Analysis of thresholding for codimension two motion by mean curvature: a gradient-flow approach

TL;DR

This paper proves the convergence of the MBO thresholding scheme for mean curvature flow of curves in three-dimensional space, extending understanding from hypersurfaces to codimension two using a new energy and monotonicity formula.

Contribution

It provides the first convergence proof of the MBO scheme for codimension two mean curvature flow, specifically for curves in 3D, using a novel energy and monotonicity formula.

Findings

Established convergence of the scheme in codimension two.

Developed a new energy approximation for the Dirichlet energy.
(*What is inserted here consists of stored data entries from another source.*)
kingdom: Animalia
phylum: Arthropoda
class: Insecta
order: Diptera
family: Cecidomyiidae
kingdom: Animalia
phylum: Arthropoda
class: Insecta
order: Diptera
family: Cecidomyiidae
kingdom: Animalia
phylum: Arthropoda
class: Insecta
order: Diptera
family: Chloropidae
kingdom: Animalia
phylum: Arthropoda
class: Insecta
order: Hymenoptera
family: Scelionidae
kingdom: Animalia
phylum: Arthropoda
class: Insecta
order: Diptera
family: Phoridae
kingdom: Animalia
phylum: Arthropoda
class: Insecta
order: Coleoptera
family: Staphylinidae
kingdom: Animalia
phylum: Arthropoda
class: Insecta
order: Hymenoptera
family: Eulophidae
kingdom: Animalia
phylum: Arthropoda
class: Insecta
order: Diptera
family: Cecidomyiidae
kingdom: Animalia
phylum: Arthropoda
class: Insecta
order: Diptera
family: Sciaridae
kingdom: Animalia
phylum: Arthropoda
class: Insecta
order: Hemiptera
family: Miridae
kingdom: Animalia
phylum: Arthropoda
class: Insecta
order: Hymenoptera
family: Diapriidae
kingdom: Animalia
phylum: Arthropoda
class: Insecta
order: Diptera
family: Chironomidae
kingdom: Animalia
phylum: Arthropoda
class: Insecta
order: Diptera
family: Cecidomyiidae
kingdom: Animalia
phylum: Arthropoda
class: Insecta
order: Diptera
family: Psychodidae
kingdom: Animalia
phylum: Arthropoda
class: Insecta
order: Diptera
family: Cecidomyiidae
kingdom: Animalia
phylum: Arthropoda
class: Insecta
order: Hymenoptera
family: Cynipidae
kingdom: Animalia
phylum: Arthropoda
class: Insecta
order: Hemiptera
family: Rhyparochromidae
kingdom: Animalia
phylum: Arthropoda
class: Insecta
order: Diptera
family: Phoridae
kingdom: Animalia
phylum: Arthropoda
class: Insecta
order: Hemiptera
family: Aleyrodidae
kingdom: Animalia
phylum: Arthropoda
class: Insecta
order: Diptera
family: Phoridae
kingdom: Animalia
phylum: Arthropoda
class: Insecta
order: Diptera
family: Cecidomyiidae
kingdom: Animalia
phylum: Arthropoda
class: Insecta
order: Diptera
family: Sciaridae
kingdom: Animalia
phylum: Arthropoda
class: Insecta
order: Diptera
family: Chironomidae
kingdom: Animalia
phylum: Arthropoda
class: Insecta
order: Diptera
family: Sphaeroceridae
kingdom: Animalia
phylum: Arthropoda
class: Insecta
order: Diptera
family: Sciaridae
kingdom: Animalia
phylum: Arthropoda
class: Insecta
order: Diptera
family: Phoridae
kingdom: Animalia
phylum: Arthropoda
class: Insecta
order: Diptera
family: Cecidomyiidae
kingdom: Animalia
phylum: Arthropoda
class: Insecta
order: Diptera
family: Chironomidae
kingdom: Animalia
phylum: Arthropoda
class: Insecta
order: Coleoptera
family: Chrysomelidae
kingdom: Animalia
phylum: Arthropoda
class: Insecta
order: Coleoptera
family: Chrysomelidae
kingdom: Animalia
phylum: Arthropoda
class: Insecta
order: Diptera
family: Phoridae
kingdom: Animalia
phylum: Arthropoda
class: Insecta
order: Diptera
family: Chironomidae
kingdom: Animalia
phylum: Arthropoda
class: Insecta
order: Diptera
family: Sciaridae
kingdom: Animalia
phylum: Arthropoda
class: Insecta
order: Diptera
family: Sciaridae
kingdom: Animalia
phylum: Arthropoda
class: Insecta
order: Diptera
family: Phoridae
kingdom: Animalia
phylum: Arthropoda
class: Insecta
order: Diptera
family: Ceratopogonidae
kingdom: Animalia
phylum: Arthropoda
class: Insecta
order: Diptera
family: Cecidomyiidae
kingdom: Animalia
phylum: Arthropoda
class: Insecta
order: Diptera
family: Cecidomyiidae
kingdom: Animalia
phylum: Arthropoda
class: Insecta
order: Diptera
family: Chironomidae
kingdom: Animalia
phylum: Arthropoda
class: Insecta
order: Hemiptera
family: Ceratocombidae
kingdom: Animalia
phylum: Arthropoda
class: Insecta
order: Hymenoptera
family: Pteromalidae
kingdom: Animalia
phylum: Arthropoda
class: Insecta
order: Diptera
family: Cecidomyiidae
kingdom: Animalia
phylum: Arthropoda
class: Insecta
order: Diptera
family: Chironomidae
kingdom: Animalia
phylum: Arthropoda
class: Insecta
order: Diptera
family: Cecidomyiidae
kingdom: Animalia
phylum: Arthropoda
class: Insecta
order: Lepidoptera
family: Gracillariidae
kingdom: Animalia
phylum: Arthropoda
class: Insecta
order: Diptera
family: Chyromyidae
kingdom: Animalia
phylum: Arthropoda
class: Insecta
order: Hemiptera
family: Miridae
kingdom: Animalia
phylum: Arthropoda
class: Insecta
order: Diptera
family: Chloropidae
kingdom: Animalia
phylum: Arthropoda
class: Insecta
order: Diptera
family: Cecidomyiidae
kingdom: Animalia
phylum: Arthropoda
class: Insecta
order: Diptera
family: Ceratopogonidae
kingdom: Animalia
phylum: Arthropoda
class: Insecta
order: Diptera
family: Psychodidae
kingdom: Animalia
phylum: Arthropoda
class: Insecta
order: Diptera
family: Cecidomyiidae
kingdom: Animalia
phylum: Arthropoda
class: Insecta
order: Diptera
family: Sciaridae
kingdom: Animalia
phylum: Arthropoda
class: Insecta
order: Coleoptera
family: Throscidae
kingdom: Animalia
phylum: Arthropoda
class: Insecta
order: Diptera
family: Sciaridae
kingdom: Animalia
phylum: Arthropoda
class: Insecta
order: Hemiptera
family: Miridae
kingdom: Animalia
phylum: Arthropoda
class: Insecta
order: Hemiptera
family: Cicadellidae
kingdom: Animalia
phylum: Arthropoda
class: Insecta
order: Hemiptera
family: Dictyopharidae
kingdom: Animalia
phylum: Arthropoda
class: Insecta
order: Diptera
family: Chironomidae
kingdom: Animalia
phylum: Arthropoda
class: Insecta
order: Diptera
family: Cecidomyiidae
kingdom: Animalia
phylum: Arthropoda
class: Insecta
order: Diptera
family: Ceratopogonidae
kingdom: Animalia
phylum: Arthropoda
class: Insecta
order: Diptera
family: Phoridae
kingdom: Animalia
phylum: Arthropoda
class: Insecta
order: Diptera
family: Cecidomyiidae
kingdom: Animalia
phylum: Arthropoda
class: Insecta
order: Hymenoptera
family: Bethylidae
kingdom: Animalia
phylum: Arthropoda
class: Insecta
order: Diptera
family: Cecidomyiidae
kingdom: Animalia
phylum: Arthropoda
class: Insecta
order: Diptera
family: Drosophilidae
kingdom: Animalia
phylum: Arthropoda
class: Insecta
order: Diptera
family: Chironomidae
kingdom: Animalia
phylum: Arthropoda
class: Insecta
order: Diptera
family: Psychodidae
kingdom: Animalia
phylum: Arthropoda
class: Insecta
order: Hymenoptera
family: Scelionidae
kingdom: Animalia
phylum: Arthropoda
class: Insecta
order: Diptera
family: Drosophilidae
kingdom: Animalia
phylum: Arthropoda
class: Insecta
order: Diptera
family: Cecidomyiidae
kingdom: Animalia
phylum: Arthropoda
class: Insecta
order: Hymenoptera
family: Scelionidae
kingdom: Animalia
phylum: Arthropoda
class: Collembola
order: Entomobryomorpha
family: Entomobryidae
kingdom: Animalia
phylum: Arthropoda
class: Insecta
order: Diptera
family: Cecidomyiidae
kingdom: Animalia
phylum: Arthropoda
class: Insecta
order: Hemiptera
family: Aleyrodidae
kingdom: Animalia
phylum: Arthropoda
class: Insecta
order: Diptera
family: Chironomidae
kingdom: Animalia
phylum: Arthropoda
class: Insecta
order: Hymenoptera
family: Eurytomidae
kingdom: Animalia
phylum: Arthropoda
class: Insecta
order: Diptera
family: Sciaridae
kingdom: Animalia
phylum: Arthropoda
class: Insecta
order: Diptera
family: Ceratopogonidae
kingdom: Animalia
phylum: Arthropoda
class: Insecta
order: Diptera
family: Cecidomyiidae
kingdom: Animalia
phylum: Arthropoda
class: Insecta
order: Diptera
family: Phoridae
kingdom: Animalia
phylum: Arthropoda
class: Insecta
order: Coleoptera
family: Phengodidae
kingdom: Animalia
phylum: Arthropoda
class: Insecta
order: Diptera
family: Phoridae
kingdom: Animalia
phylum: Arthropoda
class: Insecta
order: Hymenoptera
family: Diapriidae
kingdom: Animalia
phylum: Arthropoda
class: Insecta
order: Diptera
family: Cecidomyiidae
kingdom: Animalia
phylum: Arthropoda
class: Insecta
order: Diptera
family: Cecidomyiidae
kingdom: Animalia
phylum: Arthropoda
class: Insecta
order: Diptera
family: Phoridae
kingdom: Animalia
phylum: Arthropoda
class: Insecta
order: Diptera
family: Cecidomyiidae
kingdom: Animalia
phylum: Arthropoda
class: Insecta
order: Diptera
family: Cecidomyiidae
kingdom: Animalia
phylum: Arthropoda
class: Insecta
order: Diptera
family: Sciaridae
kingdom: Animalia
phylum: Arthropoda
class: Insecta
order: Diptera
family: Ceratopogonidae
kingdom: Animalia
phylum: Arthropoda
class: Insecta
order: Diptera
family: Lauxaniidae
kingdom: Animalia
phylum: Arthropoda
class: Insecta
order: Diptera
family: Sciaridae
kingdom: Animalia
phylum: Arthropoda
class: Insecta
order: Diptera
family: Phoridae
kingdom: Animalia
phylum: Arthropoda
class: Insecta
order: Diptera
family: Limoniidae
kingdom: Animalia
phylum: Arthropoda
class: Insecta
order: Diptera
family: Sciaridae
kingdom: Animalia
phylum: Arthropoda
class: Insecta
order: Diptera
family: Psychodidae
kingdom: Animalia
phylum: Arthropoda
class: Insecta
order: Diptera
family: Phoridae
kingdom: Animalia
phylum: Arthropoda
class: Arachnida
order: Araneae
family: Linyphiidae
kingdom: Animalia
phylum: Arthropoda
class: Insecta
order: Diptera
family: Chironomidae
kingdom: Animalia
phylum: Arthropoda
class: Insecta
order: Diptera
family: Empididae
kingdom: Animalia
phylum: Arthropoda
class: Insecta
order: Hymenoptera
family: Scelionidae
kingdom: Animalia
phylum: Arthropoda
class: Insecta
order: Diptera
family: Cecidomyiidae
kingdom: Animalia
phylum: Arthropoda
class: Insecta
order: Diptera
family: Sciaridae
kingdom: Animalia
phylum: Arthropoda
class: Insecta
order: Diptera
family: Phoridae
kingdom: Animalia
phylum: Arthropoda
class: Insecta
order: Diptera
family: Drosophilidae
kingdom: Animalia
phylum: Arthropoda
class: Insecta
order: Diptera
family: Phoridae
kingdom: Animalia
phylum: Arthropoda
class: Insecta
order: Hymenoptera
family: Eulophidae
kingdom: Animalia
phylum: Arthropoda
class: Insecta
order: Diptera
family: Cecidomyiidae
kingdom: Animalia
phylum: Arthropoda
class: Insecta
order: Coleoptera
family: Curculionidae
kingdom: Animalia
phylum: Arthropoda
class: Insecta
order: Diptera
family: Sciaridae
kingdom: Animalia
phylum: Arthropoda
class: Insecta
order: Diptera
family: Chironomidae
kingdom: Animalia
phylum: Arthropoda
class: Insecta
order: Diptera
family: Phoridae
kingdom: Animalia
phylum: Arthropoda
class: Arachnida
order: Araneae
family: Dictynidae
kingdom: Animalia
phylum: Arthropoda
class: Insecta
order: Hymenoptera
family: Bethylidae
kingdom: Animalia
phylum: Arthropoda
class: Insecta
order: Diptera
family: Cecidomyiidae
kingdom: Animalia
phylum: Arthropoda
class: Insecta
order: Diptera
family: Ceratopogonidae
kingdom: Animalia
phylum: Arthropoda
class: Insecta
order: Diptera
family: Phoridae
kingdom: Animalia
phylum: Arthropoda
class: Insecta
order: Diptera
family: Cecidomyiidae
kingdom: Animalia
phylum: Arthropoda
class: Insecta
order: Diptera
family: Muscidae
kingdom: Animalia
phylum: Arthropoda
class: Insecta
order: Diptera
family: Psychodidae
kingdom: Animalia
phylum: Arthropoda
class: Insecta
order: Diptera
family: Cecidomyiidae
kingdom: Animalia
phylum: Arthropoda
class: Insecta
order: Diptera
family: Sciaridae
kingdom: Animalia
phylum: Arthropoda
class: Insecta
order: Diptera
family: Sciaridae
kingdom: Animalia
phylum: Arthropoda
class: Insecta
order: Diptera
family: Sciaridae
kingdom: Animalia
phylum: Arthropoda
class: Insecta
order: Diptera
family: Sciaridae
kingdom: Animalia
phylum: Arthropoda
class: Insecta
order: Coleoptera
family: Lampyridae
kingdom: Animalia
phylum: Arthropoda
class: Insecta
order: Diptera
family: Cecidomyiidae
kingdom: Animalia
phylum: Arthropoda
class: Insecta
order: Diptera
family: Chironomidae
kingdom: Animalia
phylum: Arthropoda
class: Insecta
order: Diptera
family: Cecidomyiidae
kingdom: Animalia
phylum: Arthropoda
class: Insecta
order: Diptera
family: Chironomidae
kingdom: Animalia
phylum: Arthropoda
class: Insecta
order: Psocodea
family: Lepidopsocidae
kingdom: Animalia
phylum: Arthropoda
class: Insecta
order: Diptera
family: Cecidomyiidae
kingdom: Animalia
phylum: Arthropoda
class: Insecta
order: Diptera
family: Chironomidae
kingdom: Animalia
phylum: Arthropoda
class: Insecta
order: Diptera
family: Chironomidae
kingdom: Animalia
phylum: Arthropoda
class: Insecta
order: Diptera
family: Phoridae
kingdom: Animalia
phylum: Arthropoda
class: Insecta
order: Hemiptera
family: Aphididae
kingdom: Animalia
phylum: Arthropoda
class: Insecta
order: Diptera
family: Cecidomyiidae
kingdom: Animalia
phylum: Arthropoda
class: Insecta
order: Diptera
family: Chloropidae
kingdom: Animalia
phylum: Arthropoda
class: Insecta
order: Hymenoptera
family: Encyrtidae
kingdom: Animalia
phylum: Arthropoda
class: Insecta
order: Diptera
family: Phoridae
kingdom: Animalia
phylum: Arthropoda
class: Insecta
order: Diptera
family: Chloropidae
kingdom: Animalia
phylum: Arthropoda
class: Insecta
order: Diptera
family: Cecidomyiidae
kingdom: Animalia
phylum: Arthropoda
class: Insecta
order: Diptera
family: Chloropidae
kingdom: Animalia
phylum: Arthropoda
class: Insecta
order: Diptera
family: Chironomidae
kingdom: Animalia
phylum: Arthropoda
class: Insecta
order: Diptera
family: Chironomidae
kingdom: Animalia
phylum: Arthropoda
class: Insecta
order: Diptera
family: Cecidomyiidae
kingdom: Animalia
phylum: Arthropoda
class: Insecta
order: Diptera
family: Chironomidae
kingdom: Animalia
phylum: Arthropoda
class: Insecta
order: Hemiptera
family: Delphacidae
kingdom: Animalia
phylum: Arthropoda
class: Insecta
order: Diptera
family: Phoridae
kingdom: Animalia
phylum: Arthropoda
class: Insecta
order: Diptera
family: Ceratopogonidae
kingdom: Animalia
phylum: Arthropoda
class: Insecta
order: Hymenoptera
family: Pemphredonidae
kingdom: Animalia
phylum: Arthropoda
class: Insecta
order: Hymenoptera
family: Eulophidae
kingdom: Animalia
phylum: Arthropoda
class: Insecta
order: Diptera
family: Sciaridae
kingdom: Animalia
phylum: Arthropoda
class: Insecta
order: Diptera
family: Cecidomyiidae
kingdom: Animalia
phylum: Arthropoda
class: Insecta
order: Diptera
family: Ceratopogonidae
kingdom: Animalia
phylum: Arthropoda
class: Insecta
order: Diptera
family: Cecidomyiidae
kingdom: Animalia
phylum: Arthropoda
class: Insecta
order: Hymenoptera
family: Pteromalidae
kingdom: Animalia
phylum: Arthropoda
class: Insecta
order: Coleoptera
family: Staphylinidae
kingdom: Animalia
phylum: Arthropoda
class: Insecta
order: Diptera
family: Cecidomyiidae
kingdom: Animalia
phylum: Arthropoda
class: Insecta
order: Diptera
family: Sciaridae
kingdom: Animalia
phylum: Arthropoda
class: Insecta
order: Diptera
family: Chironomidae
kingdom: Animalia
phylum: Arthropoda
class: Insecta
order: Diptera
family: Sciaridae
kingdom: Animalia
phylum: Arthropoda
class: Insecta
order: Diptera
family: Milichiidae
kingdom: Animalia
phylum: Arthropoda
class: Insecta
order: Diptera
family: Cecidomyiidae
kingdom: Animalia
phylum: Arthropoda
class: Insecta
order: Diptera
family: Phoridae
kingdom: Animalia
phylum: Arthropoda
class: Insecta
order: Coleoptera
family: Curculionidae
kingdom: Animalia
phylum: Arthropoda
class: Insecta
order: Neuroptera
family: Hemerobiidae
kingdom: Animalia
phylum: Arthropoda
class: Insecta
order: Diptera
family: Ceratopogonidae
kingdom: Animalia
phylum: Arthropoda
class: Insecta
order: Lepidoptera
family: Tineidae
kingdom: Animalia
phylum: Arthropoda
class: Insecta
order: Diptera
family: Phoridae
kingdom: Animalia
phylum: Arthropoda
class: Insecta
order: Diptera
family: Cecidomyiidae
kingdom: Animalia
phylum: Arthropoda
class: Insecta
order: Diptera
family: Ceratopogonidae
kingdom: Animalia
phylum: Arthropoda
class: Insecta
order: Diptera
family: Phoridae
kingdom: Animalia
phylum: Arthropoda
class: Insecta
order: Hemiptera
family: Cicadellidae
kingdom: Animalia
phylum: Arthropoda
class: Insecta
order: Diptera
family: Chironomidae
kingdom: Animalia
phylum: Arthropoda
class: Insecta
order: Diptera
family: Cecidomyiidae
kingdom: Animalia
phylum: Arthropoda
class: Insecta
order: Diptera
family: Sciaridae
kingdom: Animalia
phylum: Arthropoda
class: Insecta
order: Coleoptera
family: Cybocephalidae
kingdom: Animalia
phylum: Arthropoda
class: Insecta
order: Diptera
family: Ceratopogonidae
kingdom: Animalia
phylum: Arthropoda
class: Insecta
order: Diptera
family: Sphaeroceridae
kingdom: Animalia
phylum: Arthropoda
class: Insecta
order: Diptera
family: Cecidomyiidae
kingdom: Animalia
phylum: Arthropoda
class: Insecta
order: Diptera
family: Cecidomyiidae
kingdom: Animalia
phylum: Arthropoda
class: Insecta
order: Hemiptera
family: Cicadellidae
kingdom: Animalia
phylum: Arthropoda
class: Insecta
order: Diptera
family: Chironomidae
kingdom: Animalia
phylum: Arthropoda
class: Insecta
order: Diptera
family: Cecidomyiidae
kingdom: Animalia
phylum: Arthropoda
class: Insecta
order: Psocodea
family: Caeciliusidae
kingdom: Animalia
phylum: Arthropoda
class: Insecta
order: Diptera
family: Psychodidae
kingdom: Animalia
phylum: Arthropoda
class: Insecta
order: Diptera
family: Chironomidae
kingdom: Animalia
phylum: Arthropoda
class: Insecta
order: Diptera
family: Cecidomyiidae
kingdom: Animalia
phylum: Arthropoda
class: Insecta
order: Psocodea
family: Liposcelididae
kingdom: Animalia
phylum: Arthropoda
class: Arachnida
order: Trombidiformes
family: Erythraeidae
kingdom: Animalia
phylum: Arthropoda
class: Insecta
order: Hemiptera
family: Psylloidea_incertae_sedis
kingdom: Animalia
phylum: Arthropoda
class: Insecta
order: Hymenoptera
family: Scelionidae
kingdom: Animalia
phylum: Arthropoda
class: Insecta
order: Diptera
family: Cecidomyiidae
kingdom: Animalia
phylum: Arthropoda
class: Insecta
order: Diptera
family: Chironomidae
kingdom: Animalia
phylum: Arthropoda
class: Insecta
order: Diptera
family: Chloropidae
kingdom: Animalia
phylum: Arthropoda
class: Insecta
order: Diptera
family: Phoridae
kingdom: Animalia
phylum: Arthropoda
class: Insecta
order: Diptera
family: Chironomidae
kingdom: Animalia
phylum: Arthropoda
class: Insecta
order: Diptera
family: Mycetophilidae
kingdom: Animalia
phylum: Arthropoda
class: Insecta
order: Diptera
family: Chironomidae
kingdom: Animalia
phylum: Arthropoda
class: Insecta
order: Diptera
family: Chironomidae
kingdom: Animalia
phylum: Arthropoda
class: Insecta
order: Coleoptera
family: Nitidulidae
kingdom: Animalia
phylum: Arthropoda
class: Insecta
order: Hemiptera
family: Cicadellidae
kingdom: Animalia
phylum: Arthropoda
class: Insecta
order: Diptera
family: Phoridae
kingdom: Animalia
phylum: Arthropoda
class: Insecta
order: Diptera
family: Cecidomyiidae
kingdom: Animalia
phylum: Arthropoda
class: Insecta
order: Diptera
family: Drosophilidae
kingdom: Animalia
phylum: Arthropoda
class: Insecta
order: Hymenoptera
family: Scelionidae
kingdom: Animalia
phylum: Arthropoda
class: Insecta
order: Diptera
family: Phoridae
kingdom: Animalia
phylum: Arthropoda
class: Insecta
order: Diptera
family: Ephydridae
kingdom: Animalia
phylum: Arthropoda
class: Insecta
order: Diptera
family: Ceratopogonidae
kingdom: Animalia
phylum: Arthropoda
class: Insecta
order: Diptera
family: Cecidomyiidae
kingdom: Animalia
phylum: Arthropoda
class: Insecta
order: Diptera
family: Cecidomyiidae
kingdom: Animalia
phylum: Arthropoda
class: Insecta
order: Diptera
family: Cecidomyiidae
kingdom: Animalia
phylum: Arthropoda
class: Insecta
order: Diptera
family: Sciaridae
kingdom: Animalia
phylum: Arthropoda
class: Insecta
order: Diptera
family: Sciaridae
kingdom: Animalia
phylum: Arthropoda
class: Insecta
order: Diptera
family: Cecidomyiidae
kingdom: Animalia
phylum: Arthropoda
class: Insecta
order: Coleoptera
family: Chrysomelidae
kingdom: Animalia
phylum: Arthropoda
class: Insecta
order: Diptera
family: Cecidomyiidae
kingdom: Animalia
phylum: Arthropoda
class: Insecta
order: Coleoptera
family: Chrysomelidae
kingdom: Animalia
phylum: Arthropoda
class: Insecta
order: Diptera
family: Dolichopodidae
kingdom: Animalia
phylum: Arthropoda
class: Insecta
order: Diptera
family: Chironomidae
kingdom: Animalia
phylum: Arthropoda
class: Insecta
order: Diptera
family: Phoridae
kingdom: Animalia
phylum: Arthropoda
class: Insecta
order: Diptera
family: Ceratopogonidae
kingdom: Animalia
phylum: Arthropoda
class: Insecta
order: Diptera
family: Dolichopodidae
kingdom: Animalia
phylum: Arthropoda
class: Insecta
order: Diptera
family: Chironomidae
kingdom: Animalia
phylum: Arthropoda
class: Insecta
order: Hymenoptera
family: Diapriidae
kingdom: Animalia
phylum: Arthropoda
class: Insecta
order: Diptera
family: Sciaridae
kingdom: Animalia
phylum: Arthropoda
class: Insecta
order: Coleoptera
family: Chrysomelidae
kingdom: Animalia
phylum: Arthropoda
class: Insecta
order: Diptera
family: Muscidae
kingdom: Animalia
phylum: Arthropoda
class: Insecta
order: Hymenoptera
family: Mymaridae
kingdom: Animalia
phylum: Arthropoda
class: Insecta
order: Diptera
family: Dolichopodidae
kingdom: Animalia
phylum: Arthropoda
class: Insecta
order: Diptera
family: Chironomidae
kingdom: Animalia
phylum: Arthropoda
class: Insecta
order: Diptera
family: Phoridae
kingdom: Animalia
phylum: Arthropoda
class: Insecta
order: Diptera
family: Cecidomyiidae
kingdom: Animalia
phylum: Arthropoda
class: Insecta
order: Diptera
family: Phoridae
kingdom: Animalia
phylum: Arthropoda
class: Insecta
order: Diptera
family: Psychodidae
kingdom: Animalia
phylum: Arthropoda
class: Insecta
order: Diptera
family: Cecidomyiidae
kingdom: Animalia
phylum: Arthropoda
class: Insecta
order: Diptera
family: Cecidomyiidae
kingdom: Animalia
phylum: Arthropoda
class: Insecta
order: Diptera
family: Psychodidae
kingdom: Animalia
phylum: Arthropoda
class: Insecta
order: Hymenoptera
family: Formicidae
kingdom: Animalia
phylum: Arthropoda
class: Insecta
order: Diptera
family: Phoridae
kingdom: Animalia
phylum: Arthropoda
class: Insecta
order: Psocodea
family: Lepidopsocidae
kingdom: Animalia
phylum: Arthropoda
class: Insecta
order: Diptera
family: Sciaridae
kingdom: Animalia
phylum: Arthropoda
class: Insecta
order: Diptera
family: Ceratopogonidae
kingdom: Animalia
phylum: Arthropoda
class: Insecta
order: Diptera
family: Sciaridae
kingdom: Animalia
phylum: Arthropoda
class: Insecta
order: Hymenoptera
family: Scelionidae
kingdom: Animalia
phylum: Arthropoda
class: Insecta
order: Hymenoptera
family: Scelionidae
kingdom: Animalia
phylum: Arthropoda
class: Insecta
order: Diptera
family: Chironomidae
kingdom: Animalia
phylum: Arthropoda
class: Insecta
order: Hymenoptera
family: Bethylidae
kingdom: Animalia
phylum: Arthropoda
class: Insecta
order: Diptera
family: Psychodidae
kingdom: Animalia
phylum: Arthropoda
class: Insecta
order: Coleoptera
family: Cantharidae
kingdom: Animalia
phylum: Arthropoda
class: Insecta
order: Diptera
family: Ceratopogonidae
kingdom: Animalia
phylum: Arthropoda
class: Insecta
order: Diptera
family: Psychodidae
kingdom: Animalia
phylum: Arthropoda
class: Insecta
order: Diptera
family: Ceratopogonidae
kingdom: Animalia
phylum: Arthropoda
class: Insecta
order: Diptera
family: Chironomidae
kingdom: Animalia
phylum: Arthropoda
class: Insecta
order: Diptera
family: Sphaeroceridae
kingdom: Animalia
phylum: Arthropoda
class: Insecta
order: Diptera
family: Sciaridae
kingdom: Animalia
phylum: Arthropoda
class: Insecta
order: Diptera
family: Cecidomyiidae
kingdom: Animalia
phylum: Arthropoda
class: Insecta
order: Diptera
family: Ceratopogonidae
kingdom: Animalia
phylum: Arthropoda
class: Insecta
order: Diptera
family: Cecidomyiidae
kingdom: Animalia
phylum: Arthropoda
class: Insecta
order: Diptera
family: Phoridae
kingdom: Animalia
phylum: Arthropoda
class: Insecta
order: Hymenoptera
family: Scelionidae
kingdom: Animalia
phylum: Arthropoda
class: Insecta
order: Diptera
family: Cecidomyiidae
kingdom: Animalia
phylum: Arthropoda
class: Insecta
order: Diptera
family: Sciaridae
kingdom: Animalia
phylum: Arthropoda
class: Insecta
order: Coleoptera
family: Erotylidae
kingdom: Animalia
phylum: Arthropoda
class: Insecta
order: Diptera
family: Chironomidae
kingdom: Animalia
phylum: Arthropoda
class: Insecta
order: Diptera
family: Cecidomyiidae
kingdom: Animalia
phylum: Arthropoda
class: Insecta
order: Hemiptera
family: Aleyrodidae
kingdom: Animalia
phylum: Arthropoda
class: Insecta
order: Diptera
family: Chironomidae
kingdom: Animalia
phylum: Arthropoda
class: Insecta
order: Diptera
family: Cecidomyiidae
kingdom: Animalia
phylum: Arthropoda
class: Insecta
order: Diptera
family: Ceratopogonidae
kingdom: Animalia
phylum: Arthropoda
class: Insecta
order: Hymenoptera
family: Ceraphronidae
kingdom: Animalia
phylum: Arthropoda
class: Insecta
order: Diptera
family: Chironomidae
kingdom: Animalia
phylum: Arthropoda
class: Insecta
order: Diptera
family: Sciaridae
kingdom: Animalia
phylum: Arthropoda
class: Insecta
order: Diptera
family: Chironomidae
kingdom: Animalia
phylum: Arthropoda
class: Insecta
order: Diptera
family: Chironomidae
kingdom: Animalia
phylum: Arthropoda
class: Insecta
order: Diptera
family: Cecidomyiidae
Proved a sharp monotonicity formula for the thresholding energy.

Abstract

The Merriman-Bence-Osher (MBO) scheme, also known as thresholding or diffusion generated motion, is an efficient numerical algorithm for computing mean curvature flow (MCF). It is fairly well understood in the case of hypersurfaces. This paper establishes the first convergence proof of the scheme in codimension two. We concentrate on the case of the curvature motion of a filament (curve) in $\mathbb{R}^3$. Our proof is based on a new generalization of the minimizing movements interpretation for hypersurfaces (Esedoglu-Otto '15) by means of an energy that approximates the Dirichlet energy of the state function. As long as a smooth MCF exists, we establish uniform energy estimates for the approximations away from the smooth solution and prove convergence towards this MCF. The current result which holds in codimension two relies in a very crucial manner on a new sharp monotonicity formula for the thresholding energy. This is an improvement of an earlier approximate version.